● TEXTE FOURNI:

Mais l'égoïsme et l'absence de coordination entre les pays nantis sont frappants, dit-il. Plutôt qu'avoir une réponse internationale, nous voyons malheureusement une ruée pour accaparer tout ce qui est disponible, et au diable les autres.

Relations canado-américaines mises à mal
La décision du président américain Donald Trump d'invoquer le « Defense Production Act » pour forcer le fabricant 3M à ne produire des masques que pour les États-Unis a pris le Canada de court.

Depuis la fin de la semaine dernière, le premier ministre Justin Trudeau assure que des discussions sont en cours avec les autorités américaines, à divers paliers, pour s'assurer que le Canada reçoive suffisamment de masques pour éviter que les provinces tombent en pénurie.

Lundi matin, cependant, le premier ministre ontarien, Doug Ford, a indiqué que sa province n'avait plus que pour huit jours de fournitures médicales, et qu'une cargaison en provenance des États-Unis avait été arrêtée à la frontière par les autorités américaines.

De l'autre côté de l'Atlantique, des pays européens ont fermé leurs frontières, comme l'Italie et l'Allemagne, ce qui a entraîné l'annulation de commandes d'équipement médical destiné à d'autres nations.

● DONNÉES À ANALYSER:
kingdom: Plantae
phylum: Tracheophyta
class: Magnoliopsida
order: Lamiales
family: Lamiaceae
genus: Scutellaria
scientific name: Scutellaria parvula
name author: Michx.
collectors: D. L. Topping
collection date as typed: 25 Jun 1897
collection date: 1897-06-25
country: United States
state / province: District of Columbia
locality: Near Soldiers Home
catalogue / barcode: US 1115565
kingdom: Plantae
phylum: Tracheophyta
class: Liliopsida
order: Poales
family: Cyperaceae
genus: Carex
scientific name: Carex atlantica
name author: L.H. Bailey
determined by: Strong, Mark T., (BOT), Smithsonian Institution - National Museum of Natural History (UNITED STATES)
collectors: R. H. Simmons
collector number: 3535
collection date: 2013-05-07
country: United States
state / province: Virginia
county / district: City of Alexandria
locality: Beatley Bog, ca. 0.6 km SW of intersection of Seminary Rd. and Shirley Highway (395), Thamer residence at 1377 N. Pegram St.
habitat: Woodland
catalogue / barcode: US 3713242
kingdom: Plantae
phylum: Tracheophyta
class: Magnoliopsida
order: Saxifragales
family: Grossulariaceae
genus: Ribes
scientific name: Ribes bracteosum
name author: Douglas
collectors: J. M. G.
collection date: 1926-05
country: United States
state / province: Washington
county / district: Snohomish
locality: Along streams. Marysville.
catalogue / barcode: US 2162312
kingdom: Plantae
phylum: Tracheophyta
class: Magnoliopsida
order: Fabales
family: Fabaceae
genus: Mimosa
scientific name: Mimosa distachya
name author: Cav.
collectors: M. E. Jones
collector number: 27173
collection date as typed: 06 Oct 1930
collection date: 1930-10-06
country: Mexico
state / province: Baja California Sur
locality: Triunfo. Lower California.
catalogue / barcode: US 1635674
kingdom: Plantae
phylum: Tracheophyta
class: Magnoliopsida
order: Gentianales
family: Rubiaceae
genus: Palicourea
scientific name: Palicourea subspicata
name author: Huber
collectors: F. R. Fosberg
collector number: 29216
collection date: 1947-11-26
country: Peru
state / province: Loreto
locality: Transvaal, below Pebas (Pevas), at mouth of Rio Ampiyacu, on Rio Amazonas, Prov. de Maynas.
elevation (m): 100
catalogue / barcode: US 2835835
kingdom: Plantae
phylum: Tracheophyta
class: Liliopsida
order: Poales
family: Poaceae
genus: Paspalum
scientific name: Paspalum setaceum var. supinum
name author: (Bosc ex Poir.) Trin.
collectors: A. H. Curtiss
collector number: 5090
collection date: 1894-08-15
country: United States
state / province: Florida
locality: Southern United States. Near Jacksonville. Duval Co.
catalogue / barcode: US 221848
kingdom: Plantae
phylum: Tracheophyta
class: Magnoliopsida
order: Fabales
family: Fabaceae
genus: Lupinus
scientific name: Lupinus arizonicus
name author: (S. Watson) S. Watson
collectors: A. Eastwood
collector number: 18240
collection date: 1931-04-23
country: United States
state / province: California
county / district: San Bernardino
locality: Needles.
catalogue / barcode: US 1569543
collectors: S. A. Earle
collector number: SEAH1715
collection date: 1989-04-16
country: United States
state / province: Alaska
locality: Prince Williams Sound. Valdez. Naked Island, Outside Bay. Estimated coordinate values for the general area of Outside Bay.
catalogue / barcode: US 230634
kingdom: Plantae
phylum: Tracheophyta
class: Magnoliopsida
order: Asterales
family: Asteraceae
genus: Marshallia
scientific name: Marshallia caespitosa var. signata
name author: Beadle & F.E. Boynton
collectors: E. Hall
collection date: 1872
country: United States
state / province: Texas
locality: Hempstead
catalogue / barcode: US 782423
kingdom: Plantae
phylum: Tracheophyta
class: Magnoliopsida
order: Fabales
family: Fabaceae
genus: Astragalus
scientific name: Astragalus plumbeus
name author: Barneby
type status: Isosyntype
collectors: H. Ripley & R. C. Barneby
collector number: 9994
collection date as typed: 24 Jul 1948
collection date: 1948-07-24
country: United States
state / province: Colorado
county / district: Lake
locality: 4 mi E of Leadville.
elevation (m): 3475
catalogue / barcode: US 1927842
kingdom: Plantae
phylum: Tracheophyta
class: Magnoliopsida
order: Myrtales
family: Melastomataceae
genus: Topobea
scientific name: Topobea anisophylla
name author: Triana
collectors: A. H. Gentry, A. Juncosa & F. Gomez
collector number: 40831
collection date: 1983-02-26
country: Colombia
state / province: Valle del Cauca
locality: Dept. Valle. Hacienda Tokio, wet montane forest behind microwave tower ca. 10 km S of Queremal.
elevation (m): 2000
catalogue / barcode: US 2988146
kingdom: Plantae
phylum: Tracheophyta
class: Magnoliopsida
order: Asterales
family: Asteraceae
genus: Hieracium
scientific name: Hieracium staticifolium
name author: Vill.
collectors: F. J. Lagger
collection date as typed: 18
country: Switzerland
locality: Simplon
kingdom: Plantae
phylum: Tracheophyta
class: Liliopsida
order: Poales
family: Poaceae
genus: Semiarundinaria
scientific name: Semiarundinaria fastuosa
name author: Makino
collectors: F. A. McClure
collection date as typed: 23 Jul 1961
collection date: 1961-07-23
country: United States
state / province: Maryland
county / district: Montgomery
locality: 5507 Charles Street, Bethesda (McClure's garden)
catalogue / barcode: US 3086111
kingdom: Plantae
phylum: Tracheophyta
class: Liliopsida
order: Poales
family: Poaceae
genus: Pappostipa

● VÉRIFIEZ VOS ACQUIS:
**1.** Relevez tous les pays nommés dans le texte sur les fournitures médicales.
**2.** Reprenez le texte sur les fournitures médicales à la suite de sa dernière phrase.
Les enregistrements ne sont pas utiles pour ce travail.

● RÉSULTATS:
**1.** États-Unis, Canada, Italie, Allemagne

**2.**
Parmi les autres exemples, des responsables soutiennent que 200 000 masques destinés à la police berlinoise ont été interceptés à Bangkok, en Thaïlande, pour être redirigés vers les États-Unis, ce qui a poussé le ministre allemand de l'Intérieur, Andreas Geisel, à parler de « piraterie moderne ».

Les détails de l'affaire demeurent cependant flous, et l'entreprise concernée, 3M, dit qu'il n'y a eu aucune malversation. Le président Trump soutient, lui aussi, qu'il n'y a eu « aucun acte de piraterie ».

Aux yeux du maire de Berlin, Michael Müller, M. Trump ne fait pas preuve de solidarité, et de tels actes sont inhumains et inacceptables. De son côté, le ministre brésilien de la Santé parle d'un problème d'hyperdemande.

C'est le moment de faire preuve de solidarité à l'échelle internationale et d'affirmer notre leadership, pas de nous isoler, a lancé pour sa part Brice de Schietere, chargé d'affaire de la délégation de l'Union européenne au Canada.

Et le vaccin?
Si la concurrence est aussi féroce pour de l'équipement de protection, que se passera-t-il lorsqu'un vaccin sera disponible?

Déjà, des médias allemands ont fait état de la tentative, de la part des États-Unis, de s'arroger les droits de distribution exclusifs d'un possible vaccin en développement dans les locaux d'une entreprise allemande.

À la mi-mars, Politico rapportait les dénégations de CureVac, l'entreprise en question. Le 17 mars, le vice-président Franz-Werner Haas soutenait qu'il n'y avait pas d'offre de la part du président Trump ou de toute autre organisation gouvernementale pour prendre le contrôle de la compagnie ou de réserver des capacités manufacturières pour assurer l'exclusivité de la production du vaccin pour le marché américain.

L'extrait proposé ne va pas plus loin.